(Saved entries)

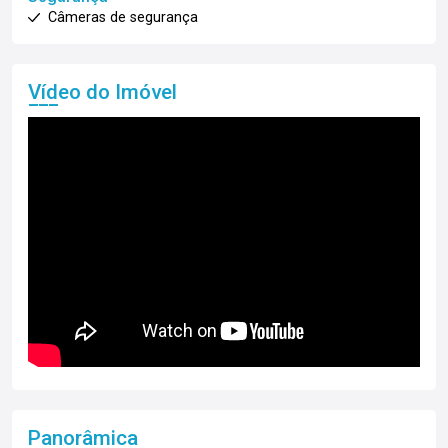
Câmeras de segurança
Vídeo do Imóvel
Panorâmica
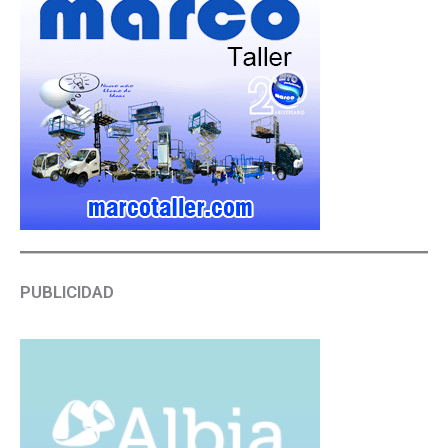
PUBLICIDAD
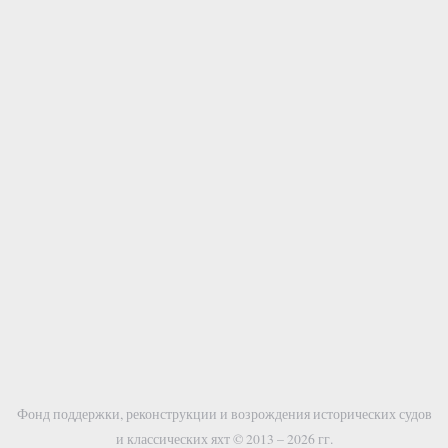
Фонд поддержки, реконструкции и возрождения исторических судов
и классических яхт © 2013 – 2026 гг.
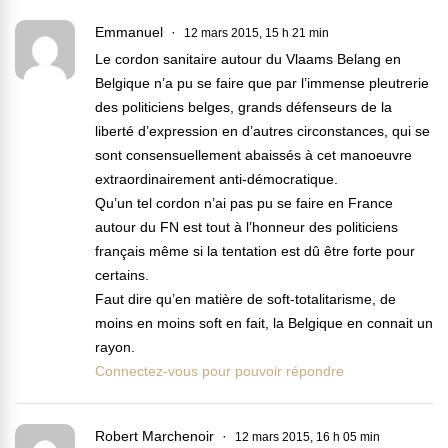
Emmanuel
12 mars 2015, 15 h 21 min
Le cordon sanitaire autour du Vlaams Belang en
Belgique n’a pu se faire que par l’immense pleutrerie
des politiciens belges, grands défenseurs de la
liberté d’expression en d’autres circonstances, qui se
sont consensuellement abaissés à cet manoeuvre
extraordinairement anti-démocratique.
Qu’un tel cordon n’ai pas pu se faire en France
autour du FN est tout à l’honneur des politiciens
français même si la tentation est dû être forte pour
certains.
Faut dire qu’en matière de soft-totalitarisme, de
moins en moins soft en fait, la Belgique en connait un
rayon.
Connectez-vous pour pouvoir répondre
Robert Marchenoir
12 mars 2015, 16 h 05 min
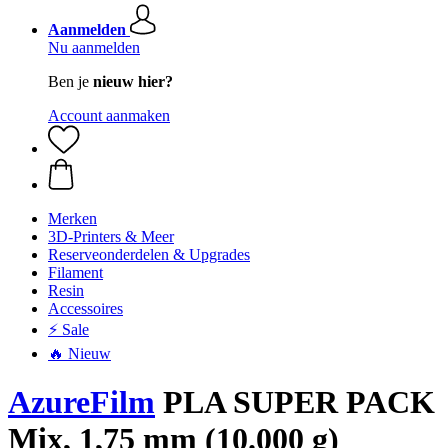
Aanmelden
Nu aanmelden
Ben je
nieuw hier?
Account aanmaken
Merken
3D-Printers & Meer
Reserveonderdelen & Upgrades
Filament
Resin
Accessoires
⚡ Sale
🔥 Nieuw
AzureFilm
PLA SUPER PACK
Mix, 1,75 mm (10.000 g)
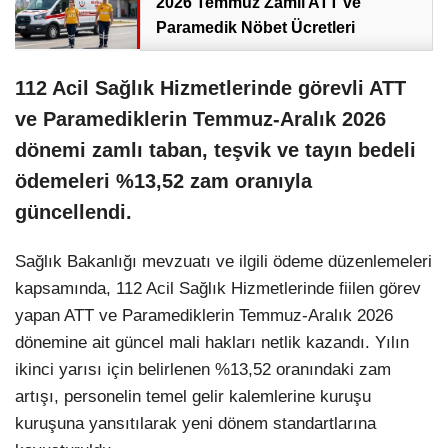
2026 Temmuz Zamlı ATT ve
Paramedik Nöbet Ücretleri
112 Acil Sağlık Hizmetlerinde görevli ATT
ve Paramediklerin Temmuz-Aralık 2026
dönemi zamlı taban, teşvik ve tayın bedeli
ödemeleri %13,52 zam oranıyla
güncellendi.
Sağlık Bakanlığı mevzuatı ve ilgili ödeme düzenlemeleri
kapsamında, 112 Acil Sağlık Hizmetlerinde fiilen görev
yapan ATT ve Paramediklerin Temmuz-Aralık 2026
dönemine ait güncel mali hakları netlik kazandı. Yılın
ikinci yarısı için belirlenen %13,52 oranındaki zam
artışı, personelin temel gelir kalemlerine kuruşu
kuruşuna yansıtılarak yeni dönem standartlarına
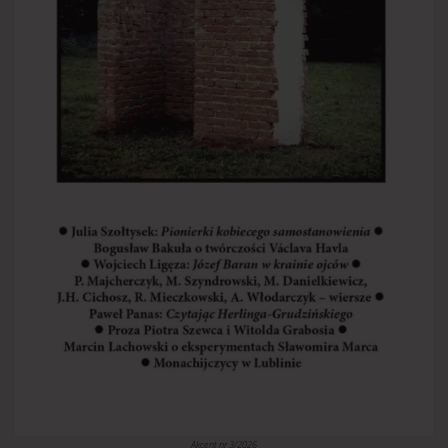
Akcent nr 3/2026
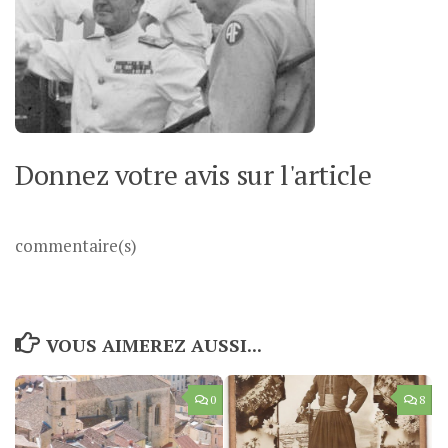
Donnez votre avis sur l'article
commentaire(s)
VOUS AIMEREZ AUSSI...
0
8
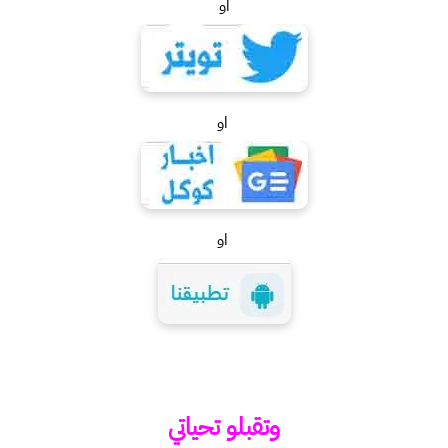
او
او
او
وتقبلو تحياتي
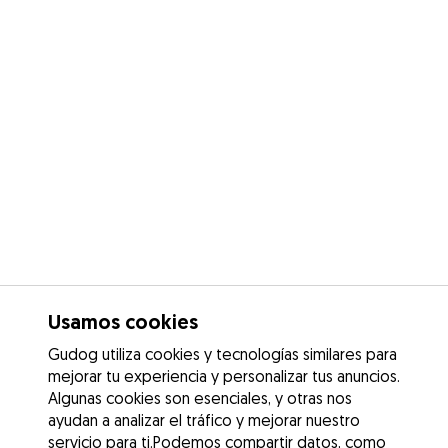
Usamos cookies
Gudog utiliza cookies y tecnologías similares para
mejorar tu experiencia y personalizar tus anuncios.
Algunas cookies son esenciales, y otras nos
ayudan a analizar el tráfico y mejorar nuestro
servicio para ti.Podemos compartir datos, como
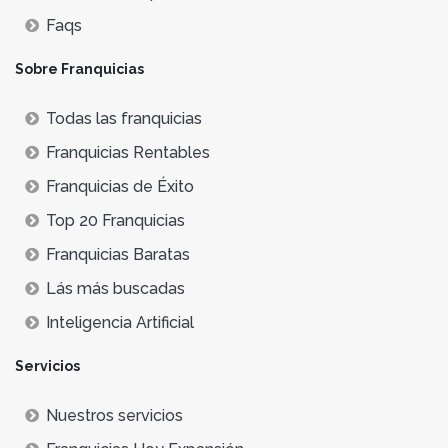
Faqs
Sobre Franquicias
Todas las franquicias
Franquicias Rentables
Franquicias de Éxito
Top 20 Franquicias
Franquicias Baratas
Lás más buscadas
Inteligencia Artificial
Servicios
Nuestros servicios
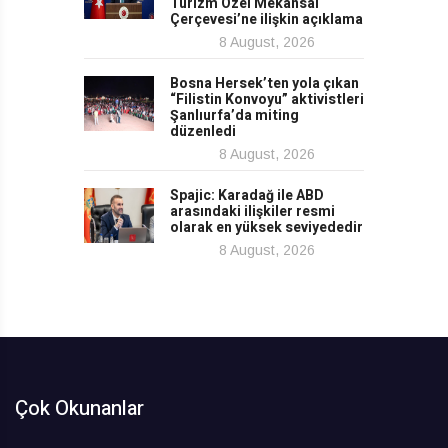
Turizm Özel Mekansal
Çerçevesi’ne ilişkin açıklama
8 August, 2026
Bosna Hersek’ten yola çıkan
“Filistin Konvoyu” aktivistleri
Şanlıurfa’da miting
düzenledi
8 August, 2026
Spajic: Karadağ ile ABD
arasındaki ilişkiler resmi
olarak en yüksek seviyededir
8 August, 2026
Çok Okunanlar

Problem details »
Rewrite every line of the saved entries above, substituting "Hars" for "Resin" and changing nothing else. Omit the pictures from your answer.

Answer box »
Câmeras de segurança
Vídeo do Imóvel
Panorâmica
PUBLICIDAD
Фонд поддержки, реконструкции и возрождения исторических судов
и классических яхт © 2013 – 2026 гг.
Emmanuel
12 mars 2015, 15 h 21 min
Le cordon sanitaire autour du Vlaams Belang en
Belgique n’a pu se faire que par l’immense pleutrerie
des politiciens belges, grands défenseurs de la
liberté d’expression en d’autres circonstances, qui se
sont consensuellement abaissés à cet manoeuvre
extraordinairement anti-démocratique.
Qu’un tel cordon n’ai pas pu se faire en France
autour du FN est tout à l’honneur des politiciens
français même si la tentation est dû être forte pour
certains.
Faut dire qu’en matière de soft-totalitarisme, de
moins en moins soft en fait, la Belgique en connait un
rayon.
Connectez-vous pour pouvoir répondre
Robert Marchenoir
12 mars 2015, 16 h 05 min
Aanmelden
Nu aanmelden
Ben je
nieuw hier?
Account aanmaken
Merken
3D-Printers & Meer
Reserveonderdelen & Upgrades
Filament
Hars
Accessoires
⚡ Sale
🔥 Nieuw
AzureFilm
PLA SUPER PACK
Mix, 1,75 mm (10.000 g)
2026 Temmuz Zamlı ATT ve
Paramedik Nöbet Ücretleri
112 Acil Sağlık Hizmetlerinde görevli ATT
ve Paramediklerin Temmuz-Aralık 2026
dönemi zamlı taban, teşvik ve tayın bedeli
ödemeleri %13,52 zam oranıyla
güncellendi.
Sağlık Bakanlığı mevzuatı ve ilgili ödeme düzenlemeleri
kapsamında, 112 Acil Sağlık Hizmetlerinde fiilen görev
yapan ATT ve Paramediklerin Temmuz-Aralık 2026
dönemine ait güncel mali hakları netlik kazandı. Yılın
ikinci yarısı için belirlenen %13,52 oranındaki zam
artışı, personelin temel gelir kalemlerine kuruşu
kuruşuna yansıtılarak yeni dönem standartlarına
Akcent nr 3/2026
Donnez votre avis sur l'article
commentaire(s)
VOUS AIMEREZ AUSSI...
0
8
او
او
او
وتقبلو تحياتي
Usamos cookies
Gudog utiliza cookies y tecnologías similares para
mejorar tu experiencia y personalizar tus anuncios.
Algunas cookies son esenciales, y otras nos
ayudan a analizar el tráfico y mejorar nuestro
servicio para ti.Podemos compartir datos, como
Faqs
Sobre Franquicias
Todas las franquicias
Franquicias Rentables
Franquicias de Éxito
Top 20 Franquicias
Franquicias Baratas
Lás más buscadas
Inteligencia Artificial
Servicios
Nuestros servicios
Turizm Özel Mekansal
Çerçevesi’ne ilişkin açıklama
8 August, 2026
Bosna Hersek’ten yola çıkan
“Filistin Konvoyu” aktivistleri
Şanlıurfa’da miting
düzenledi
8 August, 2026
Spajic: Karadağ ile ABD
arasındaki ilişkiler resmi
olarak en yüksek seviyededir
8 August, 2026
Çok Okunanlar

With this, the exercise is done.